I’m currently in the process of writing a longer post about the Rivest-Vuillemin theorem, which gives a lower bound for the number of queries required to recognize certain types of graph properties, but I felt like it would be nice to share a bit about a fun counting argument that I came across while reading up on the result.

String Properties

Although the Rivest-Vuillemin phrased in terms of properties of graphs, for now we’ll consider string properties instead. Recall that \(\{0,1\}^n\) is the set of all strings of length \(n\) over the alphabet \(\{0,1\}\). A property is a function \(f:\{0,1\}^n \to \{0, 1\}\) mapping strings to truth values.

Decision Trees and Evasive Properties

Decision trees are one of the simplest concrete models of computation, enabling us to study the complexity of recognizing string properties in terms of the number of queries used. If you haven’t seen decision trees before, they’re exactly what you might expect: Each internal node queries a particular bit \(x_i\) of the input \(x = (x_1, \dots, x_n) \in \{0,1\}^n\), and has two children corresponding to the results \(x_i = 0\) and \(x_i = 1\). The computation on some input \(x\) is the path obtained by starting at the root, and continuing down the tree by answering each query, until we reach a leaf, labeled either \(0\) or \(1\), which tells us the output of the decision tree.

Just like with Turing machines and other models of computation, there are many different variants of decision trees, such as nondeterministic and randomized decision trees, each with their own interesting properties. For now though we will only focus on regular (deterministic) decision trees.

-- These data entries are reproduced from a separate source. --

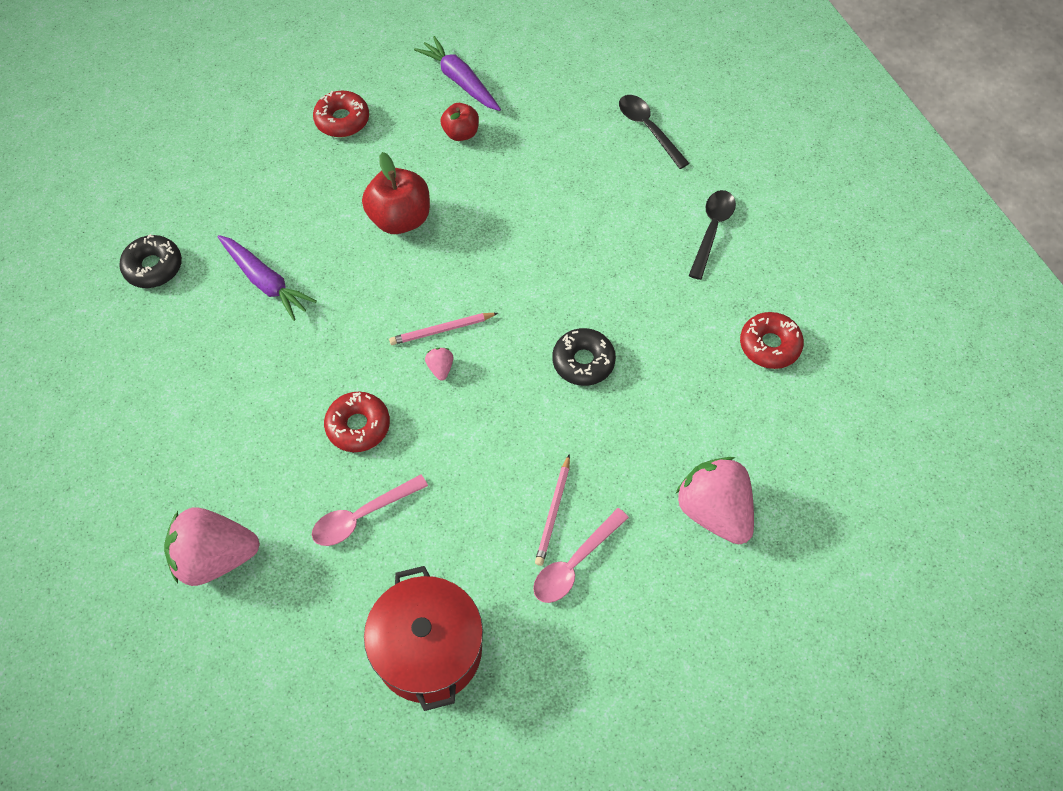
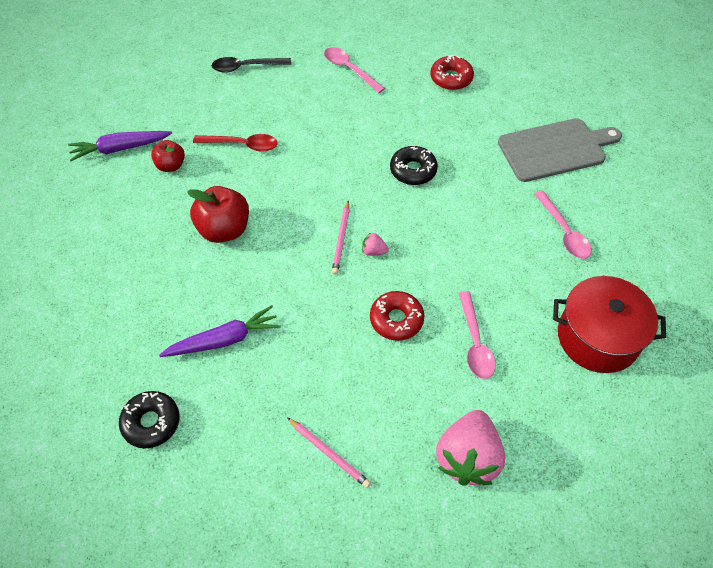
camera: 65 degrees left, 5 degrees down
red donut [313,91,369,137] -> none
pink pencil [535,454,570,566] -> pink pencil moved to [287,417,371,488]
pink strawberry [676,457,754,545] -> grey cutting board [498,118,622,182]
black spoon [689,190,736,280] -> pink spoon [324,47,385,93]
none -> red spoon [193,134,278,152]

The depth of a decision tree is the longest path from the root to a leaf. This is the number of queries that a decision tree must make on some input in the worst case. The decision tree complexity \(D(f)\) of a function \(f:\{0,1\}^n \to \{0,1\}\) is the depth of the shallowest (i.e. most efficient) decision tree computing \(f\).

It’s not hard to see that \(D(f) \leq n\) for any function \(f\), since a decision tree that queries all \(n\) bits on every input can simply hardcode the correct answer for every possible input of length \(n\). We say that a property \(f\) is evasive if \(D(f) = n\). That is, recognizing \(f\) requires inspecting every bit of the input in the worst case.

A simple example of an evasive string property is parity; for any \(x \in \{0,1\}^n\), \(PAR_n(x) = 1\) if and only if the number of 1 bits in \(x\) is odd. It’s easy to see that if a decision tree only queries \(n - 1\) bits of \(x\) or fewer, then the parity of \(x\) is determined by the remaining bits, which the decision tree has not queried, and so it can’t determine the correct value. Therefore \(D(PAR_n) = n\), so parity is an evasive string property.

A Nice Counting Argument

While reading Jeff Erickson’s lecture notes, I came across a nice, short result regarding evasive string properties:

Lemma. Let \(f:\{0,1\}^n \to \{0,1\}\) be a string property. If there is an odd number of strings \(x\) such that \(f(x) = 0\), then \(f\) is evasive.

Proof: Fix some decision tree recognizing such a string property \(f\), and let \(v\) be some node in the decision tree whose depth is at most \(n - 1\); namely, not all bits of the input have been queried on that path. Then there must be an even number of strings that reach \(v\), since there are an even number of possible configurations of the remaining, unexamined bits, all of which must reach \(v\). Since each input string reaches exactly one leaf, if there is an odd number of strings that reach a leaf labeled 0, then some leaf must only be reached by one input. This path must therefore query all \(n\) bits of the input.